At least, this is what I glean. Compelled by their characters and Castellano’s vivid language, I ended up sketching a timeline for what the sequence reveals in lyric glimpses. This hybrid-genre project is so riveting I wished for more—“Feathers” has the emotional weight, if not the length, of a full book—but, in an indirect way, the rest of All Is the Telling continues the sisters’ tale, dramatizing how narrative reverberates.

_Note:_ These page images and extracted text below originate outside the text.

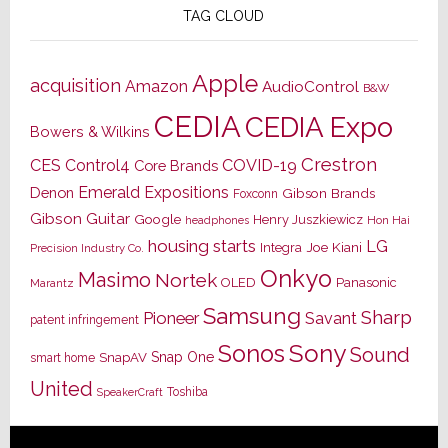
TAG CLOUD
Apple
acquisition
Amazon
AudioControl
B&W
CEDIA
CEDIA Expo
Bowers & Wilkins
Crestron
CES
Control4
COVID-19
Core Brands
Emerald Expositions
Denon
Gibson Brands
Foxconn
Gibson Guitar
Google
Henry Juszkiewicz
Hon Hai
headphones
housing starts
LG
Joe Kiani
Integra
Precision Industry Co.
Onkyo
Masimo
Nortek
OLED
Panasonic
Marantz
Samsung
Sharp
Pioneer
Savant
patent infringement
Sony
Sonos
Sound
Snap One
SnapAV
smart home
United
Toshiba
SpeakerCraft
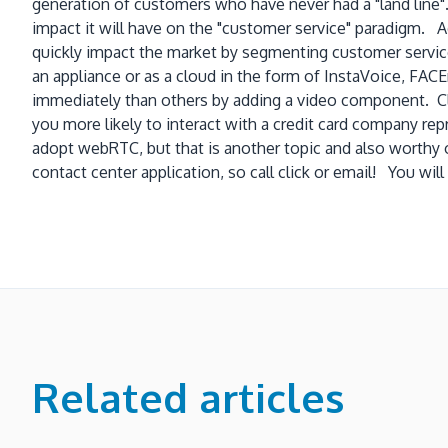
generation of customers who have never had a "land line".
impact it will have on the "customer service" paradigm. Ado
quickly impact the market by segmenting customer service
an appliance or as a cloud in the form of InstaVoice, FA
immediately than others by adding a video component. Clea
you more likely to interact with a credit card company re
adopt webRTC, but that is another topic and also worthy
contact center application, so call click or email! You 
Related articles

“Feathers Enough to Fly” resonates particularly with Castellano’s intermittent series about attending a family reunion at a Florida beach. The speaker rescues her child from a wave even as an Auntie chides him “in a voice bleak as gull-speak: / Aren’t you too old to be calling for your mother?” “Never again     this meanness,” is the poem’s answer. The next entry in the series, “Noon / Family Reunion (a haibun),” uses the prose-poetry tension latent in the form to crystallize the whole book’s aboutness:

Above us, papery palms rub together in the breeze, their brown fronds scratch a soundtrack uneasy as those moments pressing play on the family histories that weigh us down, keep us trapped and those

like my child’s sun
warmed shoulders which ask only
to be held.

In powerhouse after powerhouse poem, Castellano holds space for clashing feelings: anger, awe, grief, yearning, tenderness. She also expresses creative ambition, testing through structural variety what poetry can contain. This is, in short, a book with wings.

Lesley Wheeler, poetry editor of Shenandoah, is the author of six poetry collections, including Mycocosmic and The State She’s In. Her other books include the hybrid memoir Poetry’s Possible Worlds and the novel Unbecoming. Her poems and essays have appeared in Poets & Writers, Pleiades, Poetry, Ecotone, and Massachusetts Review.